**STUDY MATERIAL**
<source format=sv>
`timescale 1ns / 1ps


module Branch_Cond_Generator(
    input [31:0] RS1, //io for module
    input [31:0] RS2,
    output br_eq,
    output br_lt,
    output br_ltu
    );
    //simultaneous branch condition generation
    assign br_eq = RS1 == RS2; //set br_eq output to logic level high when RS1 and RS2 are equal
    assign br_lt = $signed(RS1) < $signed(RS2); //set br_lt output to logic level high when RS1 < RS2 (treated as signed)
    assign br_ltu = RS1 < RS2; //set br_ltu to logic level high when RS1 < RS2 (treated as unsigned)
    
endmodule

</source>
---
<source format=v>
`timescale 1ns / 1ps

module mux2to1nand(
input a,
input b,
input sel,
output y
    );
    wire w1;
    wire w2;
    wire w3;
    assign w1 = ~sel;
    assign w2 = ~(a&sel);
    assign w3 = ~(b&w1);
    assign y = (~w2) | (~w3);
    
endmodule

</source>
...
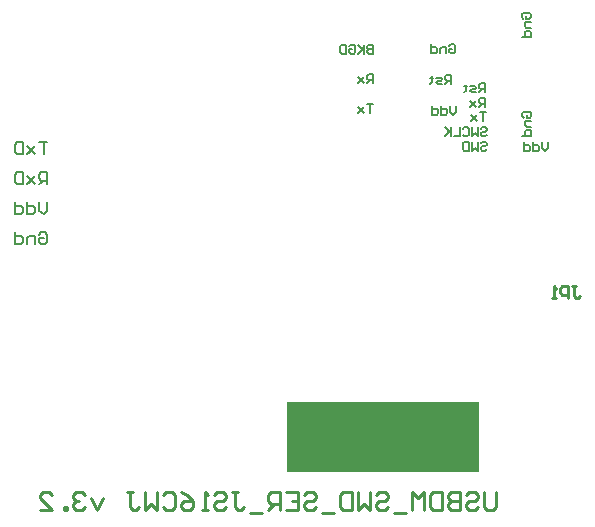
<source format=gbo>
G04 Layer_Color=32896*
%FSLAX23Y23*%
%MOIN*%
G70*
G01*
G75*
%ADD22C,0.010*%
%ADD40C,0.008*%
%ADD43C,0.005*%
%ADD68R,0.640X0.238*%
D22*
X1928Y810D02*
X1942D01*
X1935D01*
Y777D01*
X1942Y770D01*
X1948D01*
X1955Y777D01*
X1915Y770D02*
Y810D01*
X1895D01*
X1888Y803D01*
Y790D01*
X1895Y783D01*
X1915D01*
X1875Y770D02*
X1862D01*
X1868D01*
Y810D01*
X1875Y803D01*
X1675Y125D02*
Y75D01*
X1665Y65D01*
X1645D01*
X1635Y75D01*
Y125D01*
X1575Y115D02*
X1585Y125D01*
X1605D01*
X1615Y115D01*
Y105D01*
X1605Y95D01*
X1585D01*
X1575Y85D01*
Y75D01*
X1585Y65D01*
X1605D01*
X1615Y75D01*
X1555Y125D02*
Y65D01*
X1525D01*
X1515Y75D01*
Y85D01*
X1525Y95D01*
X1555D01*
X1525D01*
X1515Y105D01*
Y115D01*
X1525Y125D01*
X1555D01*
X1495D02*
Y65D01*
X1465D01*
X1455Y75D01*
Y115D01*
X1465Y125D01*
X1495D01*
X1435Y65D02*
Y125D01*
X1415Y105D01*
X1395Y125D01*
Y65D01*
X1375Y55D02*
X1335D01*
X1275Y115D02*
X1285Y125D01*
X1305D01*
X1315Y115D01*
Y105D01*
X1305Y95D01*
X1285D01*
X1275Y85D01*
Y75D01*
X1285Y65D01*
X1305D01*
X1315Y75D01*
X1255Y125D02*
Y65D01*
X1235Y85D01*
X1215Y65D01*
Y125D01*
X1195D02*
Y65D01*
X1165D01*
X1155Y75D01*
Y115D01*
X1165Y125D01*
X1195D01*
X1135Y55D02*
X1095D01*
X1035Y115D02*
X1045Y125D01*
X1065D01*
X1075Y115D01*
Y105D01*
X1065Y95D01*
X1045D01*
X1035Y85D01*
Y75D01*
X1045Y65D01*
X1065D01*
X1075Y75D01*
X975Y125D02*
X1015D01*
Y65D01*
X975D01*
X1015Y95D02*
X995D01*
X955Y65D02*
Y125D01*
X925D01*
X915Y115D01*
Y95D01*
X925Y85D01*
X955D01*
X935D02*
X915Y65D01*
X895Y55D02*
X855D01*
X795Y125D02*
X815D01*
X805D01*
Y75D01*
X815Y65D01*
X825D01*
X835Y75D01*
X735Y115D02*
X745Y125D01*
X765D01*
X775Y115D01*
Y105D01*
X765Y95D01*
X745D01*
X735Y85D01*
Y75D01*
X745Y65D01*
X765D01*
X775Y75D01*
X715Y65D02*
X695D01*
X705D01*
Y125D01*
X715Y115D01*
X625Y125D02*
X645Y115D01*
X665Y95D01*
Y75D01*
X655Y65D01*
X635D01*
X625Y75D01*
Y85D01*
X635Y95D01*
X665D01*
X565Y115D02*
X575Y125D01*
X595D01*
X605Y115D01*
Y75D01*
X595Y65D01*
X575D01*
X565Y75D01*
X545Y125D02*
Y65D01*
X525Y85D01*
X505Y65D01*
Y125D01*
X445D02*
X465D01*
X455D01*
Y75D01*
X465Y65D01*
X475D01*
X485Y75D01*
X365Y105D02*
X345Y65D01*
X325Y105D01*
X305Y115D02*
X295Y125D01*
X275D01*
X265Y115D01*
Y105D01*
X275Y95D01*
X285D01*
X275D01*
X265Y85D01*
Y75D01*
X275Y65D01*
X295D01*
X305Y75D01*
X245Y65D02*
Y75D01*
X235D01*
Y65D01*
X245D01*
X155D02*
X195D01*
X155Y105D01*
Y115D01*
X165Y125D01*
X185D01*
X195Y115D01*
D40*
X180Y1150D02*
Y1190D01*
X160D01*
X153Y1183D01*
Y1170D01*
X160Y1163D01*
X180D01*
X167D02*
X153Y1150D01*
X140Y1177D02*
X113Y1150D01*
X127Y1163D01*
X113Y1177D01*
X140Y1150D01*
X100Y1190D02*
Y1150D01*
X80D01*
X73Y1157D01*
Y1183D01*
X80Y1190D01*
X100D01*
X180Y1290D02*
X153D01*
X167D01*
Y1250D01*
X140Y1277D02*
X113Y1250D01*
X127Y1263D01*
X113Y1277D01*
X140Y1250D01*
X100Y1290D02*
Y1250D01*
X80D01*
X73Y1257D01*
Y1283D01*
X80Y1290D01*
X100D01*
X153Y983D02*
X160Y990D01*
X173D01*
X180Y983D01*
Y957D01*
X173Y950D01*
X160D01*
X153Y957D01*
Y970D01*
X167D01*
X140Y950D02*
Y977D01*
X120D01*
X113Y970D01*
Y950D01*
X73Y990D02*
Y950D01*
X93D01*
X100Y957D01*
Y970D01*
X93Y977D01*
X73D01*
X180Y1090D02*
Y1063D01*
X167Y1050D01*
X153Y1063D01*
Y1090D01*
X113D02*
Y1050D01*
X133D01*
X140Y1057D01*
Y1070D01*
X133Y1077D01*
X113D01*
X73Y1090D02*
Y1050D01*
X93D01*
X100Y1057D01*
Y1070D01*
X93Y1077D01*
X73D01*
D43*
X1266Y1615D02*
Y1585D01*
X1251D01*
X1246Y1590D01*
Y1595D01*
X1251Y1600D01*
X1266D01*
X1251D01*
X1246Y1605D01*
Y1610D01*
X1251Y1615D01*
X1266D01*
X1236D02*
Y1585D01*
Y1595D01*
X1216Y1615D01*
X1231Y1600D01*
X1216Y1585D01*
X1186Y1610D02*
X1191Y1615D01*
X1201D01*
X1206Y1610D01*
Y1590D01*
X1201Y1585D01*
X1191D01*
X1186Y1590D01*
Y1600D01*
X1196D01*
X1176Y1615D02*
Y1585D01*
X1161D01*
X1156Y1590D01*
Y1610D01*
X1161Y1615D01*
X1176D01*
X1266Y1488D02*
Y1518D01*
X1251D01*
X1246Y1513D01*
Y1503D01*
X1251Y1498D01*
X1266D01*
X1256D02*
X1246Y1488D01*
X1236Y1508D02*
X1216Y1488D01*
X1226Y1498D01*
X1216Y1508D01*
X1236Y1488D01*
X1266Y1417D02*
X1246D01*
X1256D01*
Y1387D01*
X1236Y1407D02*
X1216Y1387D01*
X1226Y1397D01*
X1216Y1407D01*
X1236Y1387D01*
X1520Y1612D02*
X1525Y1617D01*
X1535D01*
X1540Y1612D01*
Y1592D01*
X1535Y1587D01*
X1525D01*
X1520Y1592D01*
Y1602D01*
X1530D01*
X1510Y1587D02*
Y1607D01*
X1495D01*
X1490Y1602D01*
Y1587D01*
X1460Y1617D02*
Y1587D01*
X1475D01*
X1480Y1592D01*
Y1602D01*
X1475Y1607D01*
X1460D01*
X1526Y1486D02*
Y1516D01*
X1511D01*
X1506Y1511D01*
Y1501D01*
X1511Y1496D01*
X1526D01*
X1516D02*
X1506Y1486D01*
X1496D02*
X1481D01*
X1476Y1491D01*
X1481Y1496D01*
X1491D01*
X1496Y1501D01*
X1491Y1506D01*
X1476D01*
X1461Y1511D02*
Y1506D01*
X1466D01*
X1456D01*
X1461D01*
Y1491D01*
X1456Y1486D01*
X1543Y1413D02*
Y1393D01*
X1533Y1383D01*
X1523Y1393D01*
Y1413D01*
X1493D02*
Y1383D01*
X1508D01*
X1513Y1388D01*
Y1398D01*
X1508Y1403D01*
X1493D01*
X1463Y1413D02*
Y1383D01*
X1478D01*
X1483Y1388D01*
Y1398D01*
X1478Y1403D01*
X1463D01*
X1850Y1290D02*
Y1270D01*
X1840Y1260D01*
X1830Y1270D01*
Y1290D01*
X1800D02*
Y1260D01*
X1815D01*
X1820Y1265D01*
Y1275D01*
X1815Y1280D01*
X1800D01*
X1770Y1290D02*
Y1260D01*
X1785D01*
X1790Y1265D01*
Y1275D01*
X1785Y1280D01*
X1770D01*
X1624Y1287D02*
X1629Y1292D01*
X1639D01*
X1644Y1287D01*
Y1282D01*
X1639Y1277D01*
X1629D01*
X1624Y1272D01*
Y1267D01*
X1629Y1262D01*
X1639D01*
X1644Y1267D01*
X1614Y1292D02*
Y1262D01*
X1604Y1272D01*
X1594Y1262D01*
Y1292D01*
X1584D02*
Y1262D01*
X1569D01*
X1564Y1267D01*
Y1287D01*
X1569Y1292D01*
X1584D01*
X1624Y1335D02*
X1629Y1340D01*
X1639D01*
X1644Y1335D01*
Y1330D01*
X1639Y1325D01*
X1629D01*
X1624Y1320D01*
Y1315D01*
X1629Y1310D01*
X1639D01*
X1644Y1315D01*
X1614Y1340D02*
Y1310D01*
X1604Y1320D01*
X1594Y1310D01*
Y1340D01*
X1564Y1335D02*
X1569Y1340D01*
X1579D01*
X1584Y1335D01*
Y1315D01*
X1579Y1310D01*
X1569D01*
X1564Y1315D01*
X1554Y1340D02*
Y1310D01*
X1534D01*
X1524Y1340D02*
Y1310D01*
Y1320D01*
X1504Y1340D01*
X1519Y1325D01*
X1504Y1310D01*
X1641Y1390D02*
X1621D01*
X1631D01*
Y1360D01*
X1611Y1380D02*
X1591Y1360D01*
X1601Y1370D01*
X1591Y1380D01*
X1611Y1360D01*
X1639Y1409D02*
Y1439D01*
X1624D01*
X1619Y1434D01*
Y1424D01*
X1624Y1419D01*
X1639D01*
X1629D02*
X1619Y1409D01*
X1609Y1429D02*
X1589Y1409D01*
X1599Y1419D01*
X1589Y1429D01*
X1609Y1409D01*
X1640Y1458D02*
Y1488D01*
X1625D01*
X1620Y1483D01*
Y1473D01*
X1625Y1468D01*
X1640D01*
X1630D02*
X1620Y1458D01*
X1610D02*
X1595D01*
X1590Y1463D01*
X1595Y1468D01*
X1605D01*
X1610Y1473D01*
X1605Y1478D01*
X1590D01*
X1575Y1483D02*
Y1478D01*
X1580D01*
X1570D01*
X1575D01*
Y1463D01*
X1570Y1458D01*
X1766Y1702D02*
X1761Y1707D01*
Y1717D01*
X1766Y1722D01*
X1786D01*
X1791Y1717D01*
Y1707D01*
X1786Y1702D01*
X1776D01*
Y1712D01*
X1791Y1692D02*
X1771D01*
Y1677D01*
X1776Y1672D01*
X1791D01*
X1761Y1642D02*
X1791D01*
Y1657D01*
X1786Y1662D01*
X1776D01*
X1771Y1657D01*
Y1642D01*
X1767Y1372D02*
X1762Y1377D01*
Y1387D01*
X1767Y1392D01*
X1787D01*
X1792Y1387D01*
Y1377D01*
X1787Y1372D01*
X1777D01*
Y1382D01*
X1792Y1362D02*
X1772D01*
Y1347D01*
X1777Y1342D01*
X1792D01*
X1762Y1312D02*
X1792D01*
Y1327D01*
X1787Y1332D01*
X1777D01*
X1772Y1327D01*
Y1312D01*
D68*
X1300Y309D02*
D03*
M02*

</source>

**TASK DESCRIPTION**
Reproduce exactly the stretch of the material above that starts at the line with "<source format=sv>" and ends at the line with "branch condition generation", both included, and nothing else.

**RESPONSE BELOW**
<source format=sv>
`timescale 1ns / 1ps


module Branch_Cond_Generator(
    input [31:0] RS1, //io for module
    input [31:0] RS2,
    output br_eq,
    output br_lt,
    output br_ltu
    );
    //simultaneous branch condition generation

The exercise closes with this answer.